Some of it happened right on this roof, in fact.

And most of all: taken for granted.

“So you figured, what, that I’d be flattered by this?  You ‘changed your mind’ so it’s Christmas morning for Kitty.”

“I thought it’s what you wanted.  You said—”

“That night, yes.  In a weak moment, downstairs by the Van Gogh, I did want it—for all the wrong reasons.  You said it yourself: it was about mortality.  For me too.  It was fear.  It was the mindwipe, I was feeling vulnerable—that you were vulnerable and we were—and maybe getting married was a way to, I don’t know, make it feel more… solid, permanent… something. 
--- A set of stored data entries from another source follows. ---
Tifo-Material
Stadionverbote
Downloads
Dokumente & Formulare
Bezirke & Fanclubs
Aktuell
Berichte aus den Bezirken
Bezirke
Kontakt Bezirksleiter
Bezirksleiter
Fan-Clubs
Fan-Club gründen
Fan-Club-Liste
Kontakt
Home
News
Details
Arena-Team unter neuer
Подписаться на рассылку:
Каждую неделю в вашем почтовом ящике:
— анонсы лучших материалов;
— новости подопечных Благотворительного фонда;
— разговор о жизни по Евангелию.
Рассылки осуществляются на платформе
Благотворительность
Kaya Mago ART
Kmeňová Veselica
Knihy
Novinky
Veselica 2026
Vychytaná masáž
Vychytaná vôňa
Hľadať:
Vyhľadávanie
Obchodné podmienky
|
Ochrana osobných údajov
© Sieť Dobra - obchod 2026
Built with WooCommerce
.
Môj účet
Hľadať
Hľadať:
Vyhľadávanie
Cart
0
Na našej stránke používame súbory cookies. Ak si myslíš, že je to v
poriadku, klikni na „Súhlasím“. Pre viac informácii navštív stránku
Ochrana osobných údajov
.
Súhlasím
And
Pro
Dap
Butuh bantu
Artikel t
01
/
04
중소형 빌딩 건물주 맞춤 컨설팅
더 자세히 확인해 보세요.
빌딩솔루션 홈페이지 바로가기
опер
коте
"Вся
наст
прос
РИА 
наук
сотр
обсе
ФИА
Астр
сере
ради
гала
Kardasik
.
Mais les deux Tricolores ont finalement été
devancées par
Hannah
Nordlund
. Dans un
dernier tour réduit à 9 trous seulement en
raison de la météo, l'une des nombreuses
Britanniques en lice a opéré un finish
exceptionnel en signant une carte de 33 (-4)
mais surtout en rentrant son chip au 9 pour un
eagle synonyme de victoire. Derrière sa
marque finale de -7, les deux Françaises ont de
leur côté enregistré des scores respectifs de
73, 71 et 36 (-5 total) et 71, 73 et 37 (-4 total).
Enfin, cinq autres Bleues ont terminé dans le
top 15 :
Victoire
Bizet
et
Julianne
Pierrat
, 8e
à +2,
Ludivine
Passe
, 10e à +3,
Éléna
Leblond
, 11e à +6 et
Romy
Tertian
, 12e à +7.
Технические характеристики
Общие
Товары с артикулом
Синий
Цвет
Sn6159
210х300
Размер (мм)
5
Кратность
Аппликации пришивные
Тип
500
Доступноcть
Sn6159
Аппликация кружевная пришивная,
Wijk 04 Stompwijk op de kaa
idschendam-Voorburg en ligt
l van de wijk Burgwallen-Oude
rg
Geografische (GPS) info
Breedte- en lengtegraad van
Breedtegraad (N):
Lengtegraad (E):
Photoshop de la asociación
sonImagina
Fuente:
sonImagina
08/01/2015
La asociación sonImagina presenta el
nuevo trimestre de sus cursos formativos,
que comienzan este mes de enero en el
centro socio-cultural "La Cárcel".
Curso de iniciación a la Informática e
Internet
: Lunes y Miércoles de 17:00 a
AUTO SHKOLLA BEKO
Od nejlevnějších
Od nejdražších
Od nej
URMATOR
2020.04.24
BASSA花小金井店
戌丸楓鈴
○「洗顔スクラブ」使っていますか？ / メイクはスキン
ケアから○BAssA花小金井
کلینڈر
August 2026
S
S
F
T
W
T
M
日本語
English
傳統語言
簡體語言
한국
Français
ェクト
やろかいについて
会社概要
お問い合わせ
“And okay maybe that’s not the healthiest reason in the world to want to be man and wife, but it’s a damn sight better than ‘Ra’s al Ghul cannot be allowed to have that kind of influence in my life.’”

“Fine, I shouldn’t have mentioned Ra’s,” he said—with all the piercing insight of ‘I don’t think those jewels belong to you.’

“I salute you, World’s Greatest Detective,” I spat reflexively.

“I’m sorry I asked,” he spat back.

“You didn’t,” I pointed out. 

And he hadn’t. 

Maybe it was all the talk about my past.  My roommate at Miss Corinne’s loved Pride and Prejudice.  She had the entire text of Eliza Bennet’s refusal to Mr. Darcy memorized.  I wished I remembered more of it.  All I could recall right then was that the pompous jackass “spoke of apprehension and anxiety but his countenance expressed real security.”  i.e. He was the catch of the county, he knew it, and there wasn’t a chance in the world of any semi-lucid woman saying no.  But even he went through the motions.  It’s the rudest proposal in English Literature, and even he bothered to ask the question and pretend he was anxious about the answer.

I would have mentioned it, but even though I didn’t hear him fire the line, I knew there was only empty roof behind me. 

He had gone.

The “apartment” the Colemans had bought from Sweetzer Platt’s widow in 1988 was, in fact, three full floors of a Yorke Street high-rise, consisting of forty-one rooms.  Geoff Coleman had ingeniously converted the bottom floors into studios and one-bedroom flats, resold them, and recouped the entire purchase price with enough left over to furnish the remaining rooms in regal style.  In Bruce Wayne’s circle, however, it was still called “Justine Platt’s apartment.”  To the insurance company, it was simply called “The Nightmare.”  Ninety windows altogether.  Thirty on the top floor where the Colemans’ palatial residence was protected by the first-rate security of Foster and Forsythe.  Sixty identical windows below where the affluent residents weren’t quite in that league.  Sixty windows where a skilled would-be thief might practice.

In the hours before dawn, as Geoff and Lily Coleman were sleeping off the Tattinger from the Wayne Foundation Fire Ball, one of those windows was breached.  A silent figure moved through the rooms with the instincts of an accomplished thief.  In less than three minutes, the Colemans’ safe was located.  In less than fifteen it was cracked.  And in less than twenty the figure was gone, along with $175,000 in jewelry, $196,000 in bearer bonds, and a miniature of “The Spice Merchant’s Wife” that had hung low over the table inside the foyer where the invitation to the next Wayne gala sat in the mail tray.